__JOB ITEM__.
Look through the lines below; wherever the word "yang" appears, copy that line.

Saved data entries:
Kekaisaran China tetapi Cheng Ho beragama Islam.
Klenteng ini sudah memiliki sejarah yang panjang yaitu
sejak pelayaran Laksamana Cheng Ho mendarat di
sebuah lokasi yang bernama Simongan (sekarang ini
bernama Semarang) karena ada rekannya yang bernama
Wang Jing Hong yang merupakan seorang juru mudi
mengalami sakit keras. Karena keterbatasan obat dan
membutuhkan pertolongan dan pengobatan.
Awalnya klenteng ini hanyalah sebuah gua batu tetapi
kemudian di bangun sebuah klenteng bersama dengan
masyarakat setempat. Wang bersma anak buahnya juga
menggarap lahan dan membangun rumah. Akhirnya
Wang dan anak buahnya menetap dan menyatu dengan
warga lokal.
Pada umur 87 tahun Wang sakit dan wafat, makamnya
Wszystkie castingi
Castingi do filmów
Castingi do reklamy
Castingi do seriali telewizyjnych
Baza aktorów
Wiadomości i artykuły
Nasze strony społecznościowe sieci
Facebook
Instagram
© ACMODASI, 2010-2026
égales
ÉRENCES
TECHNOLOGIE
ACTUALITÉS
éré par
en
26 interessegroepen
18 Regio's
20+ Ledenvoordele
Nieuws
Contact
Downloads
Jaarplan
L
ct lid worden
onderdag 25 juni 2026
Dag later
==
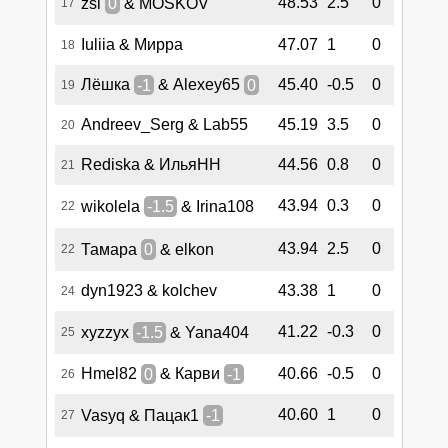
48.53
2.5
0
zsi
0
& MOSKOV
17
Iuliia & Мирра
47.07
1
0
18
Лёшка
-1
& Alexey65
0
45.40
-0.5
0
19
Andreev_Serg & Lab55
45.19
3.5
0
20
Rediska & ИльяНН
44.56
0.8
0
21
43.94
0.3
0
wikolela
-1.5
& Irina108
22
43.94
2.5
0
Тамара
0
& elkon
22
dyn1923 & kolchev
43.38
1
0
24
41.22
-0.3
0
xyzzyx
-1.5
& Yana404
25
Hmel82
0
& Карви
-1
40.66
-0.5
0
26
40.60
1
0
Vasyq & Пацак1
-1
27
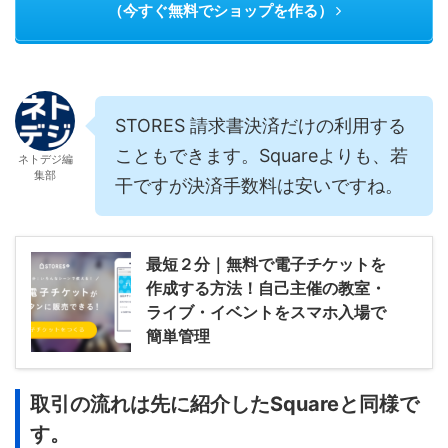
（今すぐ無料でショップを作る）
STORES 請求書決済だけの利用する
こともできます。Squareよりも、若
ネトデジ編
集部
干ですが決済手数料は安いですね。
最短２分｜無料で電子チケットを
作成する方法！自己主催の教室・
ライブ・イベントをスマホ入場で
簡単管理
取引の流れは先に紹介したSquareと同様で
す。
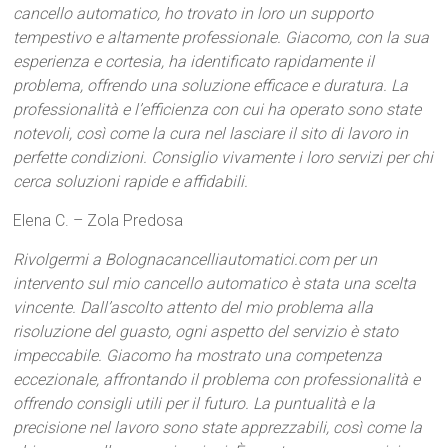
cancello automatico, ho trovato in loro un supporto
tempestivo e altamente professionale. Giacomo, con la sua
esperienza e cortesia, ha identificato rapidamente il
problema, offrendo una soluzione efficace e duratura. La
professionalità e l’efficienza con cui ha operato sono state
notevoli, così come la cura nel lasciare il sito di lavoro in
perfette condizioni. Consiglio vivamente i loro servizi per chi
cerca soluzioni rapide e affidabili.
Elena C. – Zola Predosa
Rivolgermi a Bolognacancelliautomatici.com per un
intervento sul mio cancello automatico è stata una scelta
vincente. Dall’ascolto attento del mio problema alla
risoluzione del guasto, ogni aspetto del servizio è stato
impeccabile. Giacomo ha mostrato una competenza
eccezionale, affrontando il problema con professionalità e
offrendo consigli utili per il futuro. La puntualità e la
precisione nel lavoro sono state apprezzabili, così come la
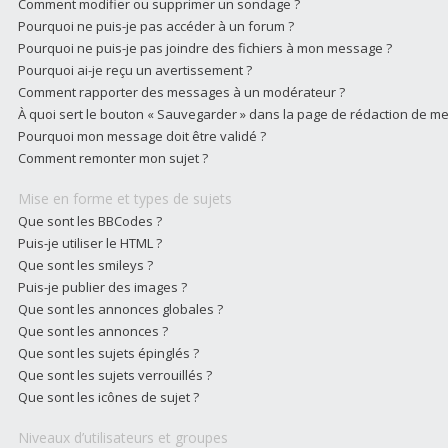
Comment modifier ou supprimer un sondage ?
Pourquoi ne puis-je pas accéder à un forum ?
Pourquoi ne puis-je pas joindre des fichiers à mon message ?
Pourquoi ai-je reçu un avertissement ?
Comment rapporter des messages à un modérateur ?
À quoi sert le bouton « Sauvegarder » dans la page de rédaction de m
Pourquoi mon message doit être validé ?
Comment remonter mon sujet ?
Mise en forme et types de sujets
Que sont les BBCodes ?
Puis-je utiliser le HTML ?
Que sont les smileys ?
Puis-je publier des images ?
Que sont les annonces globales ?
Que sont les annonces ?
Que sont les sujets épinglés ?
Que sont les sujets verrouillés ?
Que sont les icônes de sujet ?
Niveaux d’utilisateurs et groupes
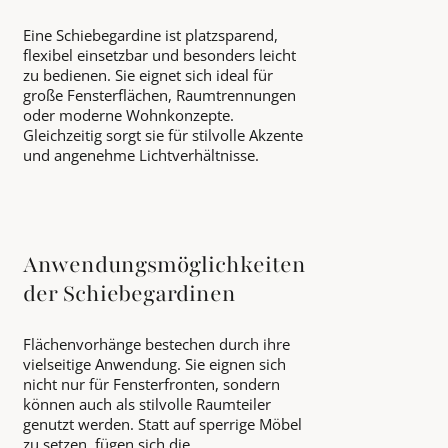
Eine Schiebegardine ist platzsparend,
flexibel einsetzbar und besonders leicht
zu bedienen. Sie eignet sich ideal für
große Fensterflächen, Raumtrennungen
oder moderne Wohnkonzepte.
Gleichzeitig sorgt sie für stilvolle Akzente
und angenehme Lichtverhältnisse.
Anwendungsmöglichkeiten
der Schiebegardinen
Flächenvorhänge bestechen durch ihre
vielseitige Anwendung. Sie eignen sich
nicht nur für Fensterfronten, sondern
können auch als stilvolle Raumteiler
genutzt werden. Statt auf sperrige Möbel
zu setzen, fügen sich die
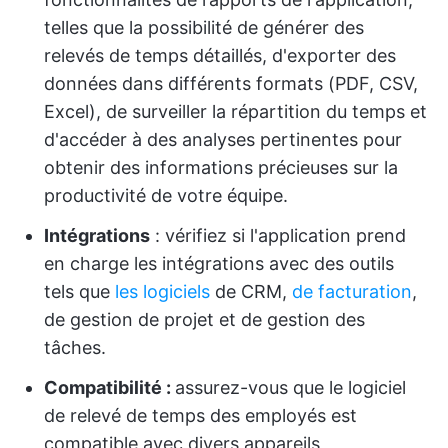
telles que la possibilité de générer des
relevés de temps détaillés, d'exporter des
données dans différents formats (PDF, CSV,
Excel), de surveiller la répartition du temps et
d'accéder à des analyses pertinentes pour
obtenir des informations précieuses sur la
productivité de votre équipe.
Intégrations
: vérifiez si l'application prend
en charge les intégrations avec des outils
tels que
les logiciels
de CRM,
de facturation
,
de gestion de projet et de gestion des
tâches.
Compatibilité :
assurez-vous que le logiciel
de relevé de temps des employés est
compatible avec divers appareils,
---
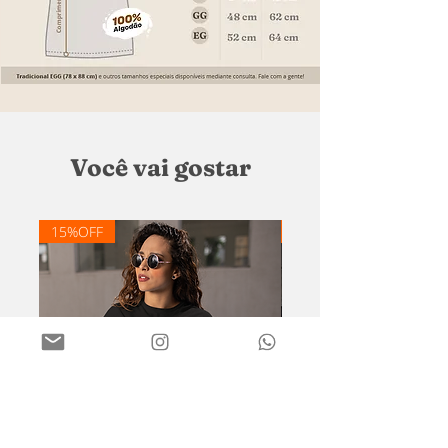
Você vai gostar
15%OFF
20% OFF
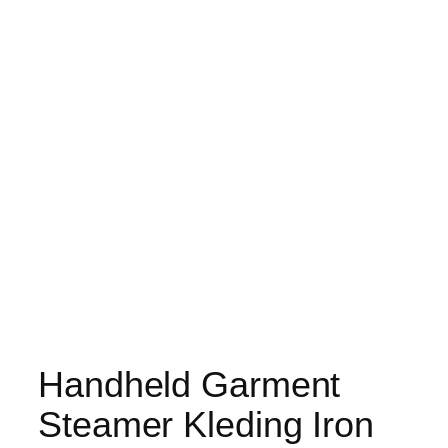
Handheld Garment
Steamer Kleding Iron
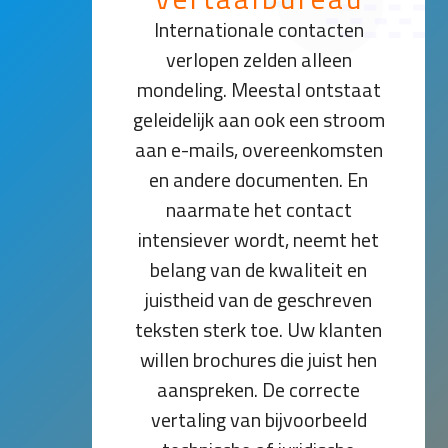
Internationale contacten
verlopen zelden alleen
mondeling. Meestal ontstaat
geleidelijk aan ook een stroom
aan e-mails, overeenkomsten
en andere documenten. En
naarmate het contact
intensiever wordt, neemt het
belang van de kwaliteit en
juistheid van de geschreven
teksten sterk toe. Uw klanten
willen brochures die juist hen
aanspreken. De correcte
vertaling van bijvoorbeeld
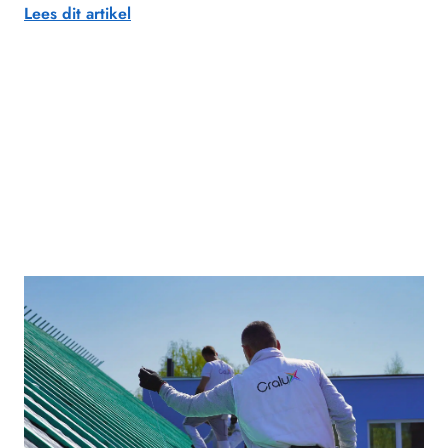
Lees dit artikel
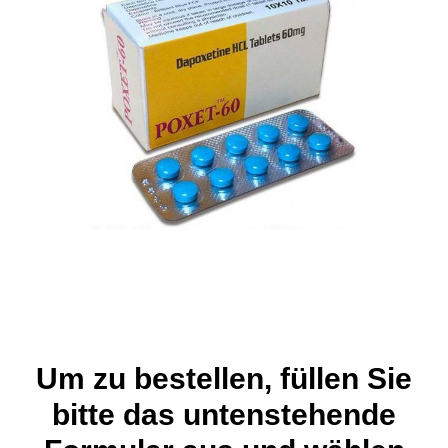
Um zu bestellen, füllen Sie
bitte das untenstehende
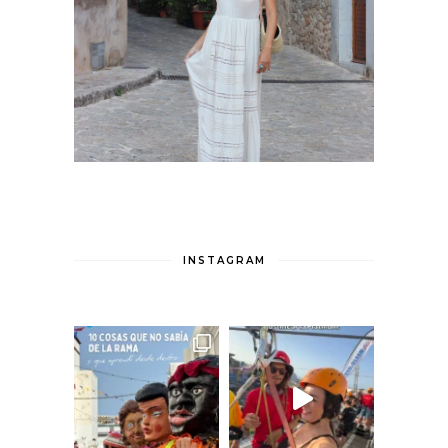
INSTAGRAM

__TASK ANSWER__.
Klenteng ini sudah memiliki sejarah yang panjang yaitu
sebuah lokasi yang bernama Simongan (sekarang ini
bernama Semarang) karena ada rekannya yang bernama
Wang Jing Hong yang merupakan seorang juru mudi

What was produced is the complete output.